::: Records for the task

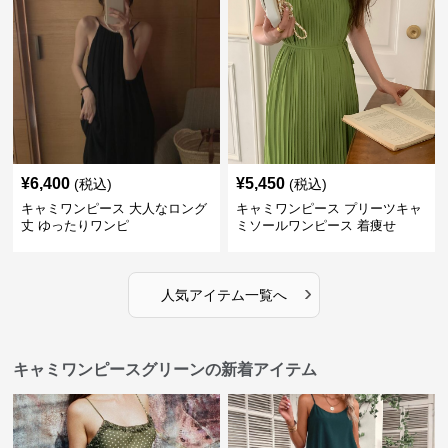
¥
6,400
¥
5,450
(税込)
(税込)
キャミワンピース 大人なロング
キャミワンピース プリーツキャ
丈 ゆったりワンピ
ミソールワンピース 着痩せ
›
人気アイテム一覧へ
キャミワンピースグリーンの新着アイテム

::::::

**What you are asked to do**.
Copy every entry exactly, leaving out the pictures.

**Written reply**.
¥
6,400
¥
5,450
(税込)
(税込)
キャミワンピース 大人なロング
キャミワンピース プリーツキャ
丈 ゆったりワンピ
ミソールワンピース 着痩せ
›
人気アイテム一覧へ
キャミワンピースグリーンの新着アイテム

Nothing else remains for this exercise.